**Directive 1**.
Report every line in the listing below that contains the string "kern".

**Selected excerpt**.
>> Begin

[linux-pm] Fundamental flaw in system suspend, exposed by freezer removal

Sat Mar 1 07:30:11 PST 2008

On Sat, 1 Mar 2008, Rafael J. Wysocki wrote:

> On Friday, 29 of February 2008, Alan Stern wrote:
> > On Fri, 29 Feb 2008, Rafael J. Wysocki wrote:
> > 
> > > I'm still not sure if this particular race would happen if only the registering
> > > of children of already suspended partents were blocked.
> > 
> > That's different.  Before you were talking about acquiring
> > dev->power.lock _before_ calling the suspend method.  Now you're
> > talking about blocking child registration _after_ the parent is already
> > suspended.
> 
> Hm, perhaps I don't understand the issue correctly, so please let me restate it.
> 
> We have the design issue that it's possible to register a child of a device
> that was taken for suspend or even suspended which, in turn, leads to a wrong
> ordering of devices on dpm_active.  Namely, suppose that device dev is taken
> from the end of dpm_active and suspend_device(dev, state) is going to be called
> If at the same time a child of dev is being registered and
> suspend_device(dev, state) returns 0, dev will be taken out of dpm_active, but
> the new device (its child) will be added to the end of dpm_active and
> subsequently we'll attempt to suspend it.  That will be wrong.

That's right.

> Also, if a dev's child is registered after suspending all devices, it will go
> to the end of dpm_active, so after the subsequent resume dev will end up
> closer to the end of the list than the new child.  Thus, during the next
> suspend it will be taken for suspending before this child and that will be
> wrong either.  Note that this situation need not look dangerously from the
> driver's perspective, since it doesn't know of the dpm_active ordering issue.

>> End

**Entries supplied**.
>> Begin

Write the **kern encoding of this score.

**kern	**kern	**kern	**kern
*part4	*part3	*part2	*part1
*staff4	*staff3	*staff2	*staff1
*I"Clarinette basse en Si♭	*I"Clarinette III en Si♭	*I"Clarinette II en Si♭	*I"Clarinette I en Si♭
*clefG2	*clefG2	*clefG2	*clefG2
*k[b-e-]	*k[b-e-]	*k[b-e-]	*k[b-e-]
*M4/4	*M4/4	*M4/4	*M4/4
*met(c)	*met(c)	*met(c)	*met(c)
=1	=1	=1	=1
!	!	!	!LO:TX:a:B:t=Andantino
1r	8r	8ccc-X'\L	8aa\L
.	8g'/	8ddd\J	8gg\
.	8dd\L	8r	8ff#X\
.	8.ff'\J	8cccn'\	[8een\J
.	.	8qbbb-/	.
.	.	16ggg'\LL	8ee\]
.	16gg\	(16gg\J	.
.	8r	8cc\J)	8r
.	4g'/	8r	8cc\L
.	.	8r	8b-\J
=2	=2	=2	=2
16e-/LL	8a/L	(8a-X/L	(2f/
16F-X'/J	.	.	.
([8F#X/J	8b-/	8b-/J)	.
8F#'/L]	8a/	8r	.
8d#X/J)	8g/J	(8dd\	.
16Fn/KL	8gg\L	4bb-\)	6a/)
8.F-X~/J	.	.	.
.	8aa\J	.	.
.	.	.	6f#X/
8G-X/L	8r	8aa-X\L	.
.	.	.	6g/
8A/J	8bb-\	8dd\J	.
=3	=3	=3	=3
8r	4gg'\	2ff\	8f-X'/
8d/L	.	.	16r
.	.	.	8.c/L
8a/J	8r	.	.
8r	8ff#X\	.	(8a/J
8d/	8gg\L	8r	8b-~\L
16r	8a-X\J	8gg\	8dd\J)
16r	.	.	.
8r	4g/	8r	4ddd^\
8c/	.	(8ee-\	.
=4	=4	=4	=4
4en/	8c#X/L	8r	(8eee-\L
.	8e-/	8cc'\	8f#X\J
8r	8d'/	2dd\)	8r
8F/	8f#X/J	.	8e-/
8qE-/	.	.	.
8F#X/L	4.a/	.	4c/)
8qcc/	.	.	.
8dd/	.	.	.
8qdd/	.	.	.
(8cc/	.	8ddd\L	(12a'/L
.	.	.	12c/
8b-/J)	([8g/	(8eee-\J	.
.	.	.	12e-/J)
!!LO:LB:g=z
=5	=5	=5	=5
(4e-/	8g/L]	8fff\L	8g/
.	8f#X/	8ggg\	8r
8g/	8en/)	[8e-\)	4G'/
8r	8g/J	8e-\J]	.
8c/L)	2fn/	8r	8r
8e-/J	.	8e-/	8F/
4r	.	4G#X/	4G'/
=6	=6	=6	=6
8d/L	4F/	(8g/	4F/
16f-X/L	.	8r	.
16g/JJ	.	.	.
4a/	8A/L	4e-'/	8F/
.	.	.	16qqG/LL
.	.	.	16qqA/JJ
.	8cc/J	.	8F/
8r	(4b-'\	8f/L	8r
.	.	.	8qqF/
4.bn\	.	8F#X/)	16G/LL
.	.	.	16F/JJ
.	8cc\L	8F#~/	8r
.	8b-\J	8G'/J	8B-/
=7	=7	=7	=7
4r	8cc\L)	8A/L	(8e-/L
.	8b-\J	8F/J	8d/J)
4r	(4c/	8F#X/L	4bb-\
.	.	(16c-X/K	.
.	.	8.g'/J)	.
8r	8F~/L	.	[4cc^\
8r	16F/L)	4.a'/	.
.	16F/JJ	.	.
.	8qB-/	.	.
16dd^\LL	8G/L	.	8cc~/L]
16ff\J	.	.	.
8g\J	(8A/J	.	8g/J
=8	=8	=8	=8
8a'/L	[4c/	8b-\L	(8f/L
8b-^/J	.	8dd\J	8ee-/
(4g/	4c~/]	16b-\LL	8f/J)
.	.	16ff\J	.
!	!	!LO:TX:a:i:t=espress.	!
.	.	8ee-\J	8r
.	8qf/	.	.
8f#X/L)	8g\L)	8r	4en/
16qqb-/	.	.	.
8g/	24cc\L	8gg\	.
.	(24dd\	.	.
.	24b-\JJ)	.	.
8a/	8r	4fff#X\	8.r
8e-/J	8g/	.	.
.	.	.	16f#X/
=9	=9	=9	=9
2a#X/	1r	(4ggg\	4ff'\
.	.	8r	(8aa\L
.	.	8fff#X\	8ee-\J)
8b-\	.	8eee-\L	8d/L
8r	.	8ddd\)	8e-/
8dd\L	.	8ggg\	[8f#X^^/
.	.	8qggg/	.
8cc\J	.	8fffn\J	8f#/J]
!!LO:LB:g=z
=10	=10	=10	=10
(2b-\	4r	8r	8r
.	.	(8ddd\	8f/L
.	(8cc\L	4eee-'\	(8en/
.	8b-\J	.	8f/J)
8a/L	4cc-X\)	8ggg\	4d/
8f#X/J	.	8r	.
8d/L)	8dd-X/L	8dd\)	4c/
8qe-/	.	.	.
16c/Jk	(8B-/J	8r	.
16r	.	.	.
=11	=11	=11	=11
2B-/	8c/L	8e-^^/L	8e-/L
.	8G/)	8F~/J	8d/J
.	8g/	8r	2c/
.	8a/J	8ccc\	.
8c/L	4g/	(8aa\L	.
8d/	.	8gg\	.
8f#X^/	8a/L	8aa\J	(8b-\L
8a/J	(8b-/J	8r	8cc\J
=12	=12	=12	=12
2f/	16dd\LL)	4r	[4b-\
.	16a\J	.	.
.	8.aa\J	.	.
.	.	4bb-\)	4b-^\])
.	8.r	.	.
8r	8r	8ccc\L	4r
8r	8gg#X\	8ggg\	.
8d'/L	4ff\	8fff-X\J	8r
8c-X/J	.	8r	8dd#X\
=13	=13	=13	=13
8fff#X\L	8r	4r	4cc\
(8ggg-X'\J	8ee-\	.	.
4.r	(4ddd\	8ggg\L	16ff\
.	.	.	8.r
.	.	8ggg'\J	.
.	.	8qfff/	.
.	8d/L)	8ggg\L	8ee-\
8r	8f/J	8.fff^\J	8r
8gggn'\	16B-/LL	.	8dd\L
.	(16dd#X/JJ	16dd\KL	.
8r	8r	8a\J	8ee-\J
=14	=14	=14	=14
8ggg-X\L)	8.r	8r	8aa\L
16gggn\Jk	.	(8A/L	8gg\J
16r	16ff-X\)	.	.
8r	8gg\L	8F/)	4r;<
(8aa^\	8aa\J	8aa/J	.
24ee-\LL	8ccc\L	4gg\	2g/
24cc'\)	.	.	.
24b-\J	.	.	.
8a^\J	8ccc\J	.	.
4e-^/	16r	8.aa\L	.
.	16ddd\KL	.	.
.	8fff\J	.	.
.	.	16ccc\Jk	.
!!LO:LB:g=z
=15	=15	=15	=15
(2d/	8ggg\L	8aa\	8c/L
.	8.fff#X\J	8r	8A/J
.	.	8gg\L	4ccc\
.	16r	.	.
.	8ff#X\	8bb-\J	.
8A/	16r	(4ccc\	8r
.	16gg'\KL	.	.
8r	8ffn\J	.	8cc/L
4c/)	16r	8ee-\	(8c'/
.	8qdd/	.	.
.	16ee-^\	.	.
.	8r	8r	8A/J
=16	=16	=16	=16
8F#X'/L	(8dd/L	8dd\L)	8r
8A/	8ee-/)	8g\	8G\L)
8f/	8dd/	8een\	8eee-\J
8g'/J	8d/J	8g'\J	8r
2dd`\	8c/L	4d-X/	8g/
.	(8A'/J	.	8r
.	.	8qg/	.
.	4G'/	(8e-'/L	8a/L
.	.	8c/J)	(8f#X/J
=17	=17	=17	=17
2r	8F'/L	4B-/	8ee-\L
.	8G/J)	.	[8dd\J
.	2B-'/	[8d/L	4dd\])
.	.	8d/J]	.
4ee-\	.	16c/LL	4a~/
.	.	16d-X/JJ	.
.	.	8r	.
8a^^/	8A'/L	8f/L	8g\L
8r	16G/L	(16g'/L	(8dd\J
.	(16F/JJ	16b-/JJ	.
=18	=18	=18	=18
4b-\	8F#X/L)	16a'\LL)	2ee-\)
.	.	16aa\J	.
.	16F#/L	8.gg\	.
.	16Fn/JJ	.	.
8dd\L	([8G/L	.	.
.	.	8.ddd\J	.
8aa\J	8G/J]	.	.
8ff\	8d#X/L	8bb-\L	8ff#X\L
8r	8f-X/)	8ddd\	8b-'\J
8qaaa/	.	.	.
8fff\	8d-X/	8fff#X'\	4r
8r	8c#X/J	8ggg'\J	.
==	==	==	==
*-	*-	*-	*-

>> End

**Directive 2**.
Answer these questions about the mailing-list message on system suspend above:
(a) On what date did Alan Stern write the message that is quoted?
(b) What lock does Alan Stern say was earlier proposed to be acquired before calling the suspend method?
(c) According to Rafael J. Wysocki, where in dpm_active does a child of dev go if it is registered after all devices have been suspended?

**Task answer 1**.
Write the **kern encoding of this score.
**kern	**kern	**kern	**kern

**Task answer 2**.
(a) Friday, 29 February 2008.
(b) dev->power.lock.
(c) To the end of dpm_active.